On May 29, 2019, at 11:51 PM, Sanjay Govindjee via petsc-users
<petsc-users@mcs.anl.gov> wrote:
I am trying to track down a memory issue with my code; apologies in advance for
the longish message.
I am solving a FEA problem with a number of load steps involving about 3000
right hand side and tangent assemblies and solves. The program is mainly
Fortran, with a C memory allocator.
When I run my code in strictly serial mode (no Petsc or MPI routines) the
memory stays constant over the whole run.
When I run it in parallel mode with petsc solvers with num_processes=1, the
memory (max resident set size) also stays constant:
PetscMalloc = 28,976, ProgramNativeMalloc = constant, Resident Size =
24,854,528 (constant) [CG/JACOBI]
[PetscMalloc and Resident Size as reported by PetscMallocGetCurrentUsage and
PetscMemoryGetCurrentUsage (and summed across processes as needed);
ProgramNativeMalloc reported by program memory allocator.]
When I run it in parallel mode with petsc solvers but num_processes=2, the
resident memory grows steadily during the run:
PetscMalloc = 3,039,072 (constant), ProgramNativeMalloc = constant, Resident
Size = (finish) 31,313,920 (start) 24,698,880 [CG/JACOBI]
When I run it in parallel mode with petsc solvers but num_processes=4, the
resident memory grows steadily during the run:
PetscMalloc = 3,307,888 (constant), ProgramNativeMalloc = 1,427,584 (constant),
Resident Size = (finish) 70,787,072 (start) 45,801,472 [CG/JACOBI]
PetscMalloc = 5,903,808 (constant), ProgramNativeMalloc = 1,427,584 (constant),
Resident Size = (finish) 112,410,624 (start) 52,076,544 [GMRES/BJACOBI]
PetscMalloc = 3,188,944 (constant), ProgramNativeMalloc = 1,427,584 (constant),
Resident Size = (finish) 712,798,208 (start) 381,480,960 [SUPERLU]
PetscMalloc = 6,539,408 (constant), ProgramNativeMalloc = 1,427,584 (constant),
Resident Size = (finish) 591,048,704 (start) 278,671,360 [MUMPS]
The memory growth feels alarming but maybe I do not understand the values in
ru_maxrss from getrusage().
My box (MacBook Pro) has a broken Valgrind so I need to get to a system with a
functional one; notwithstanding, the code has always been Valgrind clean.

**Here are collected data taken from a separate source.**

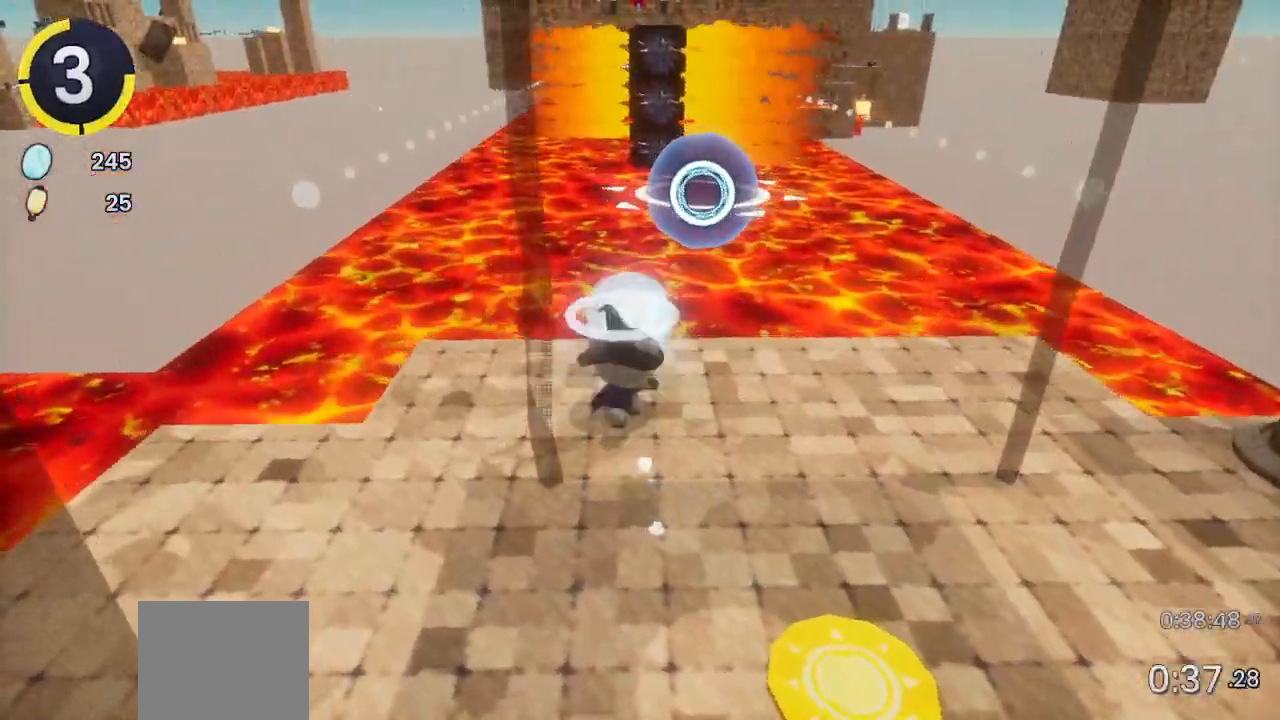
{"buttons": [], "left_stick": "center", "right_stick": "center", "events": [[467, "left_stick", "center"]]}
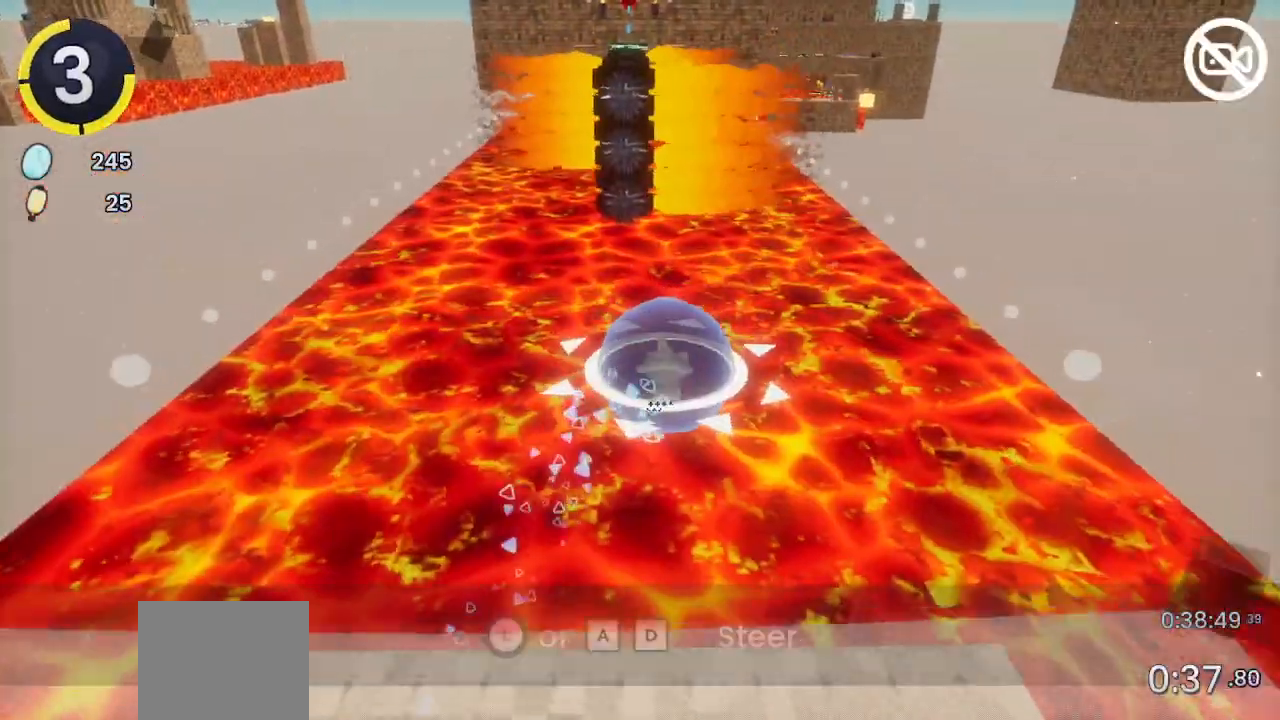
{"buttons": [], "left_stick": "center", "right_stick": "center", "events": []}
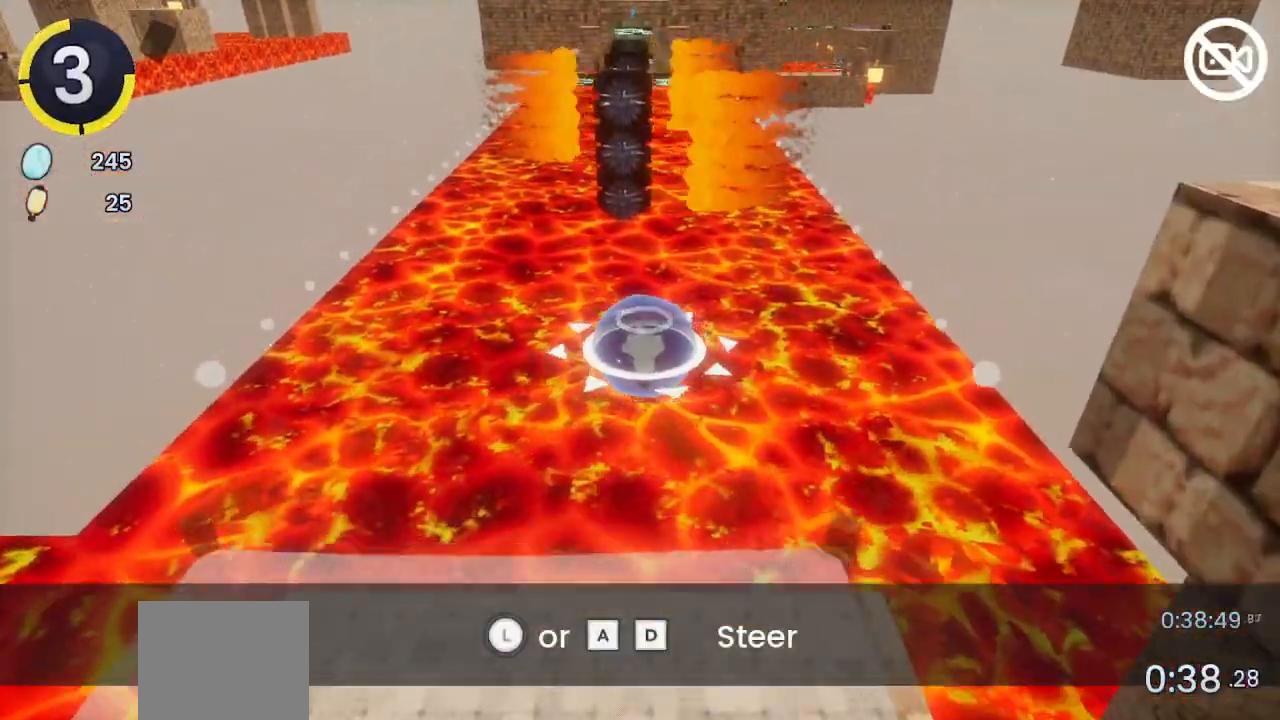
{"buttons": [], "left_stick": "center", "right_stick": "center", "events": []}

There are no Fortran Pointers or Fortran Allocatable arrays in the part of the
code being used. The program's C memory allocator keeps track of
itself so I do not see that the problem is there. The Petsc malloc is also
steady.
Other random hints:
1) If I comment out the call to KSPSolve and to my MPI data-exchange routine
(for passing solution values between processes after each solve,
use MPI_Isend, MPI_Recv, MPI_BARRIER) the memory growth essentially goes away.
2) If I comment out the call to my MPI data-exchange routine but leave the call
to KSPSolve the problem remains but is substantially reduced
for CG/JACOBI, and is marginally reduced for the GMRES/BJACOBI, SUPERLU, and
MUMPS runs.
3) If I comment out the call to KSPSolve but leave the call to my MPI
data-exchange routine the problem remains.
Any suggestions/hints of where to look will be great.
-sanjay